A transatlantic trip to follow our partner brands to New York for TimeCrafters 2016 proved particularly beneficial but somewhat ironic as I saw for the first time “in the flesh” the world’s most complicated watch which was presented to the world last year just 10 minutes away from our office in Geneva. It was also in New York, rather than Geneva, where I had a fascinating discussion with the team at Vacheron Constantin and Switzerland’s EPFL+ECAL lab who developed the immersive virtual-reality experience that shows off some of the brand’s 260 years of archives. The surprises were completed by Roger Dubuis, whose CEO Jean-Marc Pontroué was the only big name CEO to attend the event (and thus demonstrate the importance of the US market for Roger Dubuis). In an exclusive interview, he offered a minor scoop of what to expect from the brand at next year’s SIHH.
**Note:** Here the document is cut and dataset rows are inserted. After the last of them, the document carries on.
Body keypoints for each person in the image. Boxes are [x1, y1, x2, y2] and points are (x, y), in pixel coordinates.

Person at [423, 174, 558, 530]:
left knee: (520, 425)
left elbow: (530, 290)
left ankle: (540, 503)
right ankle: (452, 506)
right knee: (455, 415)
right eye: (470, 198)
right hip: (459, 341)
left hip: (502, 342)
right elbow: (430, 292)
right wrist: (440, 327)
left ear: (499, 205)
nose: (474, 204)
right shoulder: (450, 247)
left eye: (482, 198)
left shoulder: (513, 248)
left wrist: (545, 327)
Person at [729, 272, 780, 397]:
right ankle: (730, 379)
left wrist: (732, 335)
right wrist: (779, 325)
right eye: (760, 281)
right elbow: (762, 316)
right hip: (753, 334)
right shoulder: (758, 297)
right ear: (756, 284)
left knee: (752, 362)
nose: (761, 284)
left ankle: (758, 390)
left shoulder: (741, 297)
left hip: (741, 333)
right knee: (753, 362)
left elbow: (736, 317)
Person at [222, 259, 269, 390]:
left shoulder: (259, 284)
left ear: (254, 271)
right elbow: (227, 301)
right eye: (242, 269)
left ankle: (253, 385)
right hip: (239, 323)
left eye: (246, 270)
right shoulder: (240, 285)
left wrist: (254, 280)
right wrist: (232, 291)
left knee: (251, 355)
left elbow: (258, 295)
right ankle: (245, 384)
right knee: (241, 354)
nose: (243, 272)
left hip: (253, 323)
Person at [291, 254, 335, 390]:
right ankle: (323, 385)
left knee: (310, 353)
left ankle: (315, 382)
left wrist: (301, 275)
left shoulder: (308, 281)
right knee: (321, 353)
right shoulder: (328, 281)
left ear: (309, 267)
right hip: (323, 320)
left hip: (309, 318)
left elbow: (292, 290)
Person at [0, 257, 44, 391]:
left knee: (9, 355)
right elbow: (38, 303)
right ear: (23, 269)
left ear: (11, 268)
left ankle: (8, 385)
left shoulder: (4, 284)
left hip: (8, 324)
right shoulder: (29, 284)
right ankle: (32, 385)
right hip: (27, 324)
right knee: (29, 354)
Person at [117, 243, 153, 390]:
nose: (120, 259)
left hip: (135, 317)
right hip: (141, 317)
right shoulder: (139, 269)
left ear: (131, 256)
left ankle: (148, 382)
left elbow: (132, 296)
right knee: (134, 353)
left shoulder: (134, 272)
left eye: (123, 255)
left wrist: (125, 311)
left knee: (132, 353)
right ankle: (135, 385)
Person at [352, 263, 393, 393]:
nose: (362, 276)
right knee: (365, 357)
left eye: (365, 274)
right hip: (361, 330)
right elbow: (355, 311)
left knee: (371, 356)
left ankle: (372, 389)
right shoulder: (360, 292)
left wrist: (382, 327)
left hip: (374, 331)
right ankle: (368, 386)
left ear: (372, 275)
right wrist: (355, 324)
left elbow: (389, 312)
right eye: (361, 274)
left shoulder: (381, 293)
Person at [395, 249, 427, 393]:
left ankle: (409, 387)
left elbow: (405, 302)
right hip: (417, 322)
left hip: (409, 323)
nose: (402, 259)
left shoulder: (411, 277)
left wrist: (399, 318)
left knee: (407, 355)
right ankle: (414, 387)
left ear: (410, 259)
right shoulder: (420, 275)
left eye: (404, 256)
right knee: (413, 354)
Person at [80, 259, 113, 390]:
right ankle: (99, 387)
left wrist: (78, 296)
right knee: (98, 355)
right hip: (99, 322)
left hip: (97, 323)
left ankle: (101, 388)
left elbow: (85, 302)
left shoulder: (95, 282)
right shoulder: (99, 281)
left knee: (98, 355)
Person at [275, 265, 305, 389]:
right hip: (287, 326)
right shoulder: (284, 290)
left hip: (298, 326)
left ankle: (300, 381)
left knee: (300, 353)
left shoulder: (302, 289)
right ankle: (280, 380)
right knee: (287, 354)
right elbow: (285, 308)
Our editor in chief is testing Vacheron Constantin’s immersive virtual-reality experience at Timecrafters. © World Replica Watches UK / Brice Lechevalier
Less surprising was the presence of Patrick Dempsey, with whom I had a chance to talk motor racing and favourite watches. After all, it was only fitting to present the new TAG Heuer Indy500 watches on US soil.
Exports to the US may have dipped in the most recent figures published by the Federation of the Swiss Watch Industry, but this doesn’t mean the market is morose for every brand. According to Chopard’s US CEO, Ralph Simons, the brand is doing well. “Our sell-out numbers were up last year, which runs counter to the figures from most brands and puts us in the top five in the country according to the NPD Group’s annual report on the US watch market. This means that retailers had room in their inventory so we had a good Baselworld this year, too.”
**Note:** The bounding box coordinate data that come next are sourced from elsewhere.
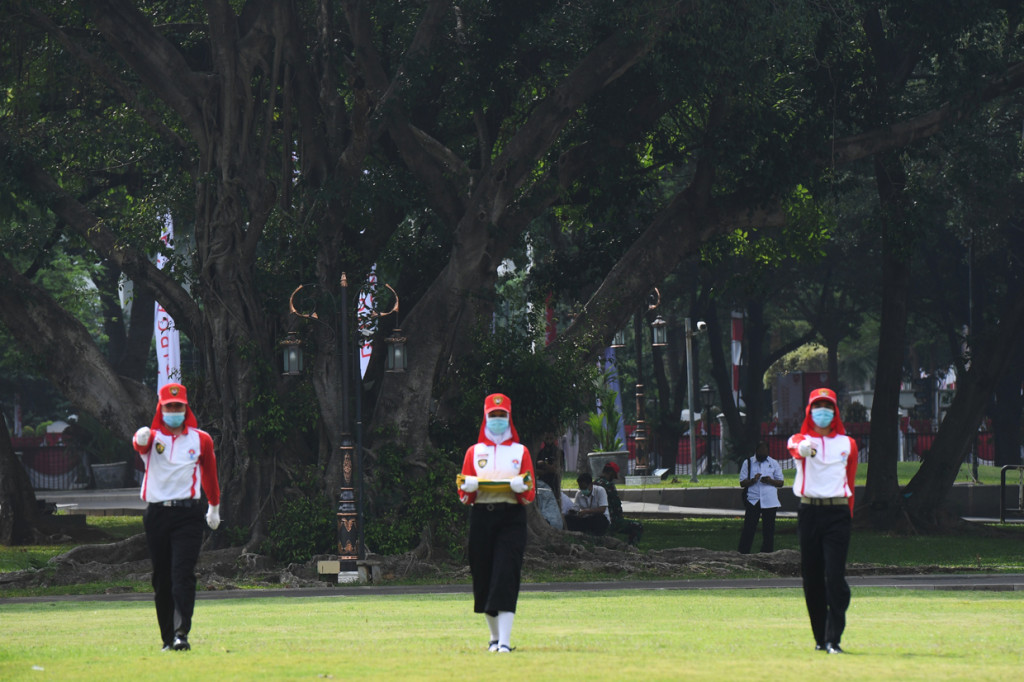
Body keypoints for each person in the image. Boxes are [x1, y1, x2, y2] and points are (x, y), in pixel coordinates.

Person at [131, 382, 221, 652]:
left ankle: (182, 633)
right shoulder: (152, 438)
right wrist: (141, 436)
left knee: (182, 573)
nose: (174, 410)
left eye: (178, 406)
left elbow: (209, 475)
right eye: (169, 406)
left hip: (188, 515)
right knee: (162, 578)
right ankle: (167, 637)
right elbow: (138, 444)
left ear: (185, 408)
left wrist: (214, 507)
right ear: (161, 408)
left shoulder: (200, 439)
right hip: (158, 513)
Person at [457, 393, 536, 653]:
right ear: (486, 417)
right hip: (481, 517)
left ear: (509, 417)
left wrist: (519, 487)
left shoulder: (519, 452)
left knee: (505, 574)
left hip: (510, 518)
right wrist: (468, 488)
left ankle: (504, 642)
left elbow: (529, 493)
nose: (498, 420)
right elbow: (464, 495)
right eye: (493, 415)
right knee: (483, 577)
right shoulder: (474, 452)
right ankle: (493, 638)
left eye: (502, 415)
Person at [786, 387, 858, 655]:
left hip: (837, 513)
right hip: (810, 512)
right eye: (818, 406)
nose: (823, 411)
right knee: (812, 577)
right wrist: (804, 447)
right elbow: (795, 447)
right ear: (810, 410)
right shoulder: (800, 439)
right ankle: (820, 637)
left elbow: (850, 481)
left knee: (835, 577)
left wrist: (848, 516)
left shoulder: (847, 444)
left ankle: (834, 639)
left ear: (835, 410)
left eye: (828, 406)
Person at [737, 440, 784, 554]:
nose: (762, 453)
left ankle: (767, 552)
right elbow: (742, 483)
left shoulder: (773, 463)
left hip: (769, 500)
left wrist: (769, 481)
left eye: (765, 451)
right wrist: (754, 480)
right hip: (754, 500)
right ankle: (743, 552)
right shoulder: (748, 463)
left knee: (769, 529)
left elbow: (780, 482)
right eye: (760, 450)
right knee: (749, 527)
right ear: (756, 451)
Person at [594, 462, 643, 545]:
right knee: (638, 526)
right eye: (613, 476)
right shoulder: (608, 485)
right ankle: (631, 547)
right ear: (611, 473)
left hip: (597, 519)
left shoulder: (594, 483)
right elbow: (616, 505)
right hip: (612, 520)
Operating in the crowded US market is not easy, but being a niche brand can help, as Roger Dubuis’s Jean-Marc Pontroué explains: “For us it’s great because the more niche your brand is, the less chance there is of there being something similar already on the market. If you turned up in New York with a new hamburger brand, for example, you wouldn’t find things so easy! New York is engulfed with concepts, so you have to have something different to offer. ”
Jean-Marc-Pontroué, CEO of Roger Dubuis, at Timecrafters. ©Paul O’Neil
Avoiding the crawl of shame
Much like SalonQP in the UK, Timecrafters is a public show that is geared towards the watch aficionado and collector. Along with a comprehensive programme of panel discussions, visitors also had the chance to sign up for workshops organized by the Fondation de la Haute Horlogerie. I had the chance to freshen up my basic watchmaking skills in a three-hour session to disassemble and re-assemble the industry’s manually-wound workhorse – the Unitas 6497-1. The instructors likened this to performing open-heart surgery on a patient, with the goal being to bring him or her back to life without dropping any vital organs on the carpet, resulting in the crawl of shame!
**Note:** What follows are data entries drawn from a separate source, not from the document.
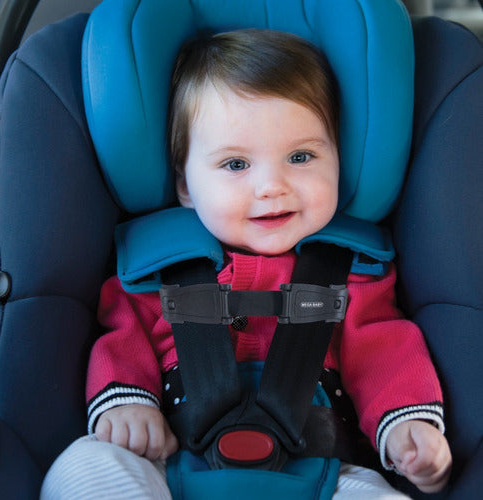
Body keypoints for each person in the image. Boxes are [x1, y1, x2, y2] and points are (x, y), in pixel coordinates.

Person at [41, 29, 452, 499]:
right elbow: (122, 338)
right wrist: (127, 405)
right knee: (82, 466)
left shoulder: (354, 273)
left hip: (317, 475)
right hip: (174, 472)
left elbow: (384, 352)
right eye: (236, 165)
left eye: (301, 156)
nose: (272, 186)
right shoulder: (158, 271)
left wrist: (408, 425)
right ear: (187, 187)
The foundation’s local representative Edouard Caumon told me what the organization is doing to educate professionals in the US on the finer points of fine watchmaking. “Two years ago we started developing our training activities here in New York in order to promote the history and values of our industry,” he said. “The problem was that customers and watch aficionados tended to know more than the sales staff in the stores, so we developed a training programme that was targeted mainly at sales staff but is increasingly in demand from staff from the brands, for example those working in PR and marketing and even some managers.”
“We have six different classes, from the mechanical class, which is a hands-on approach to the movement over three hours where the movement is disassembled and reassembled. There is a one-day watch essential class that covers the history of fine watchmaking and the key characteristics of a watch. We then offer further classes to explore individual complications such as calendar watches, chronographs, tourbillons and time zone watches. The content is always updated to take into account the latest trends.”
From January 2015, over 3,500 people have obtained the HH certificate. ©Paul O’Neil
The HH certification, which is available worldwide, was actually launched in New York in January last year after being developed in conjunction with the GIA. Over 3,500 people have since obtained this certificate. The FHH is currently developing an e-learning application that will be launched this summer.